Featured Image

BOGOTÁ, Colombia (LifeSiteNews) — Colombia’s president and the country’s bishops condemned the February 21 ruling that will allow abortion in the country through the first 24 weeks of pregnancy.

President Iván Duque Márquez, who is pro-life, opposed the court’s ruling.

“We are facing a decision that concerns the entire Colombian society, and five people cannot propose something as atrocious to a nation as allowing a life to be interrupted up to six months of gestation,” the president said, according to Walter Silva, the Latin America correspondent for Catholic News Agency.

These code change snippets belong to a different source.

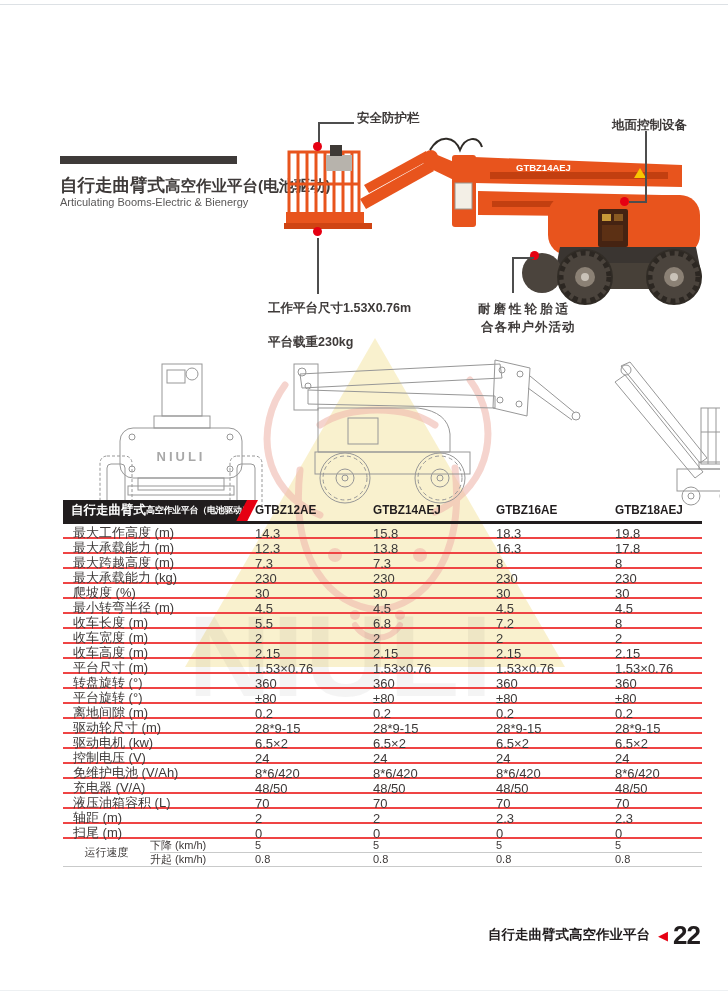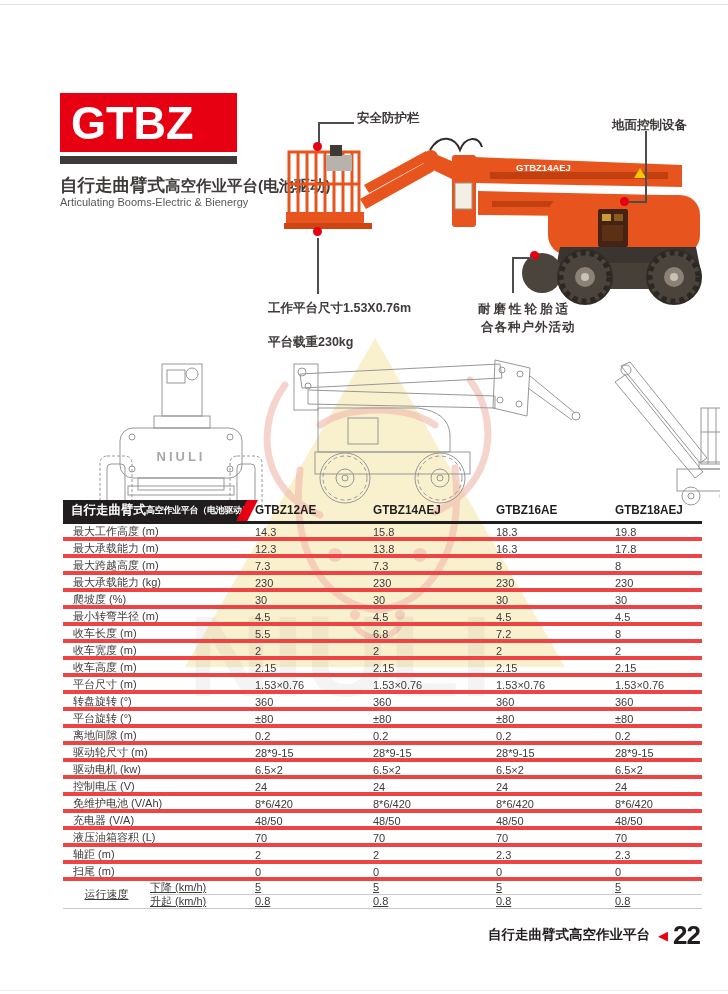"GTBZ" div.logo-box { html: <div> <span>GTBZ</span> </div> -> none }
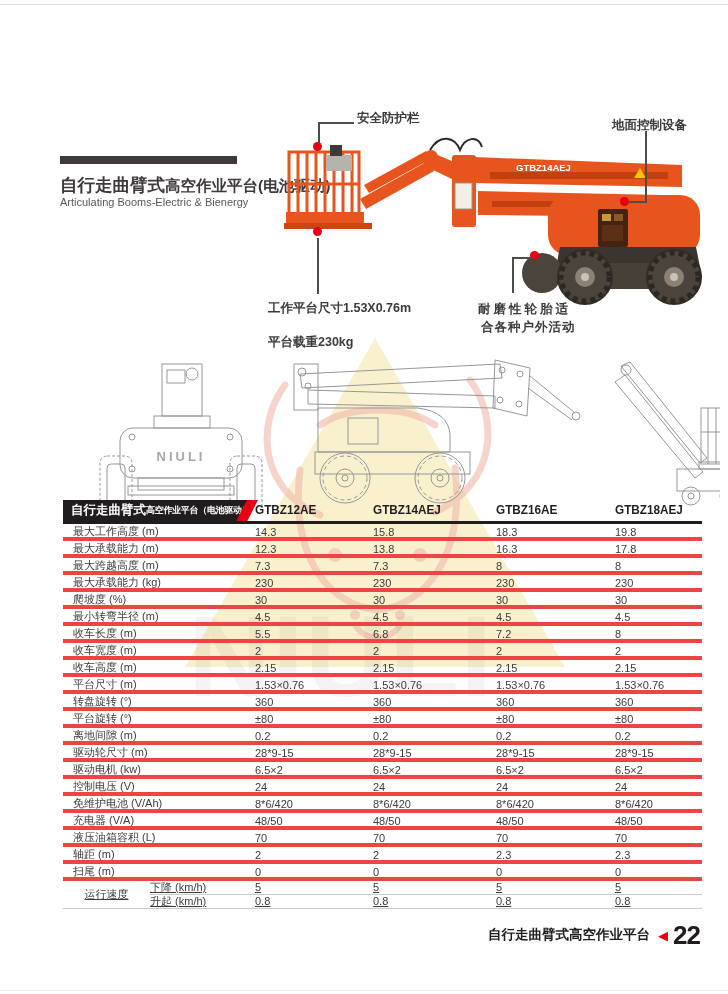"最大工作高度 (m)" .t-row { border-bottom: 4px solid #ef4444 -> 2px solid #ef4444; font-size: 11px -> 13px }
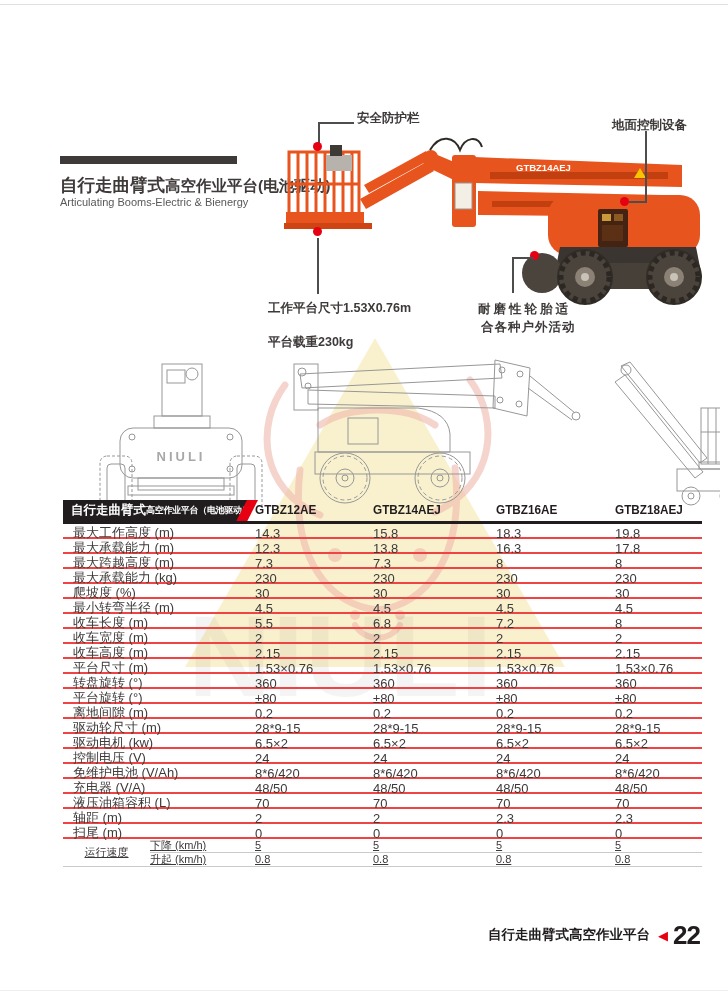"运行速度" .t-group { text-decoration: underline -> none }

“I have always been a pro-life person. I believe, as the Constitutional Court itself also stated a long time ago, that life begins with conception,” he said. “We are talking about interrupting a life that has a very clear developmental process.”

The Catholic bishops also criticized the ruling and called it “an affront to human dignity.”

“Protecting the supposed right to take an innocent human life puts at risk the very foundation of our social order and the rule of law,” the bishops said. “Direct abortion is an immoral act and a violent practice contrary to life.”

“[T]he fact that every pregnancy involves the existence of another human being, distinct from the mother, in conditions of helplessness and vulnerability, who in turn has the right to be part of the human family, cannot be covered over or minimized,” the bishops said.

“The Colombian Constitution says that life is the fundamental right of all citizens and from here proceed the other rights that are defended in Colombia and around the world,” Archbishop Luis José Rueda Aparicio of Bogotá said in a February 21 video.

He said life “is a gift from God, and we will continue to announce, defend and promote human life, from gestation to natural death.”

The former president of Colombia, meanwhile, celebrated the ruling during a recent speech at Harvard University.

“I agree with what the Constitutional Court did in Colombia, expanding the weeks where abortion is allowed,” Juan Manuel Santos said, according to The Crimson. “I think it was a correct move, and I support it.”

“If you ask me, I think they did the right thing,” he said. Santos hinted he wants further legalization of abortion, but said the “conservative country” should not rush into it, but pursue it gradually.

“Eventually, I think all the countries are moving in that direction,” Santos said. “We have to measure the convenience of doing things at the correct pace.”